Anyway, this must be handled better, because it could fail any time if the time it takes is too close to 30s, adding a few new models (or another app!) could potentially crash the app and would be difficult to troubleshoot. It took me days
Now, my app can start properly whether jet_admin
is enabled or not, it doesn't break the django admin anymore because there is no timeout.

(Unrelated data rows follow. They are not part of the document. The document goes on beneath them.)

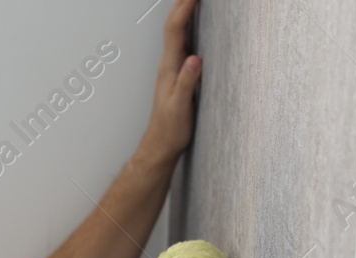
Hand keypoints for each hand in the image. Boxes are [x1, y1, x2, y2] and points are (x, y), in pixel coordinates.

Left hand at [139, 0, 202, 165]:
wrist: (161, 145)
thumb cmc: (170, 130)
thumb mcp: (180, 106)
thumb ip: (187, 82)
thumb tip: (195, 59)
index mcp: (169, 69)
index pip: (175, 31)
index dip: (184, 10)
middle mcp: (168, 65)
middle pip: (173, 26)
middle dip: (182, 5)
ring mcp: (172, 69)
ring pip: (176, 33)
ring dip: (183, 13)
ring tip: (192, 2)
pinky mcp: (177, 76)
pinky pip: (181, 44)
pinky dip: (186, 29)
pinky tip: (193, 28)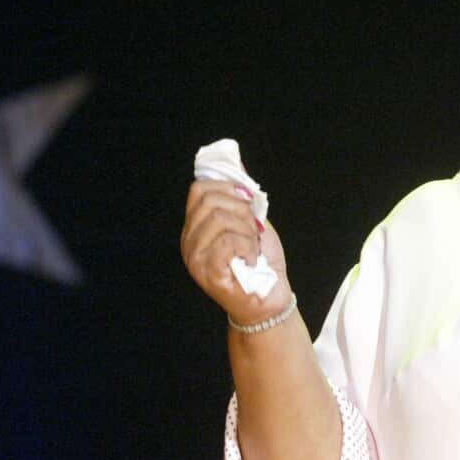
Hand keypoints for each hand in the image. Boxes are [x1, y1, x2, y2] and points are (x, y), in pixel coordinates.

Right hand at [180, 180, 292, 326]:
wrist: (270, 299)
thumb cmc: (261, 262)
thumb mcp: (252, 221)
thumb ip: (240, 195)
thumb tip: (234, 160)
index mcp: (196, 227)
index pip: (199, 189)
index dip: (228, 188)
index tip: (248, 202)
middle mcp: (189, 241)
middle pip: (209, 200)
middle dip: (241, 210)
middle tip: (253, 231)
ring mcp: (195, 259)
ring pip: (220, 219)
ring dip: (247, 231)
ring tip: (252, 248)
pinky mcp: (207, 273)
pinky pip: (227, 242)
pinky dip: (247, 248)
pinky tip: (250, 261)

But still, it doesn't work yet.
When I go to https://app.jetadmin.io/app/tfp_backoffice/project/models, I get the following in the browser console:
{"detail":"You do not have permission to perform this action."}
And the following in the server logs:
[1551723882670] [DEBUG] 2019-03-04T18:24:42.670Z 3c403b8a-5e5d-45b3-baa9-0e78d7a0a1e6 Starting new HTTPS connection (1): api.jetadmin.io:443
[1551723882976] [DEBUG] 2019-03-04T18:24:42.976Z 3c403b8a-5e5d-45b3-baa9-0e78d7a0a1e6 https://api.jetadmin.io:443 "POST /api/project_auth/ HTTP/1.1" 400 39
[1551723882978] [JET] Project Auth request error: 400 Bad Request {"non_field_errors":["Not authorized"]}
[1551723882978] [ERROR] 2019-03-04T18:24:42.978Z 3c403b8a-5e5d-45b3-baa9-0e78d7a0a1e6 [JET] Project Auth request error: 400 Bad Request {"non_field_errors":["Not authorized"]}
[1551723882979] Forbidden: /staging/jet_api/model_descriptions/
[1551723882979] [WARNING] 2019-03-04T18:24:42.979Z 3c403b8a-5e5d-45b3-baa9-0e78d7a0a1e6 Forbidden: /staging/jet_api/model_descriptions/
The issue was happening because I had dropped my online DB and the token had been regenerated and wasn't matching the token from my project on https://app.jetadmin.io
I wrote a script to change the value whenever I do that again in the future. (I do drop the DB frequently due to bad DB schema, easier to erase and rebuild since it's a work in progress)
With this being resolved, my Jet Admin app finally works and it's the end (or beginning? 😆 ) of my troubles with Jet Admin & Zappa on AWS Lambda configuration. :)
I have deployed my API but I get the following
https://0fkluarvo2.execute-api.eu-west-1.amazonaws.com/staging/jet_api/model_descriptions/
I really don't understand what is wrong, I have a minimal setup with a db.sqlite3 database and not much besides that. It was working fine then broke at some point.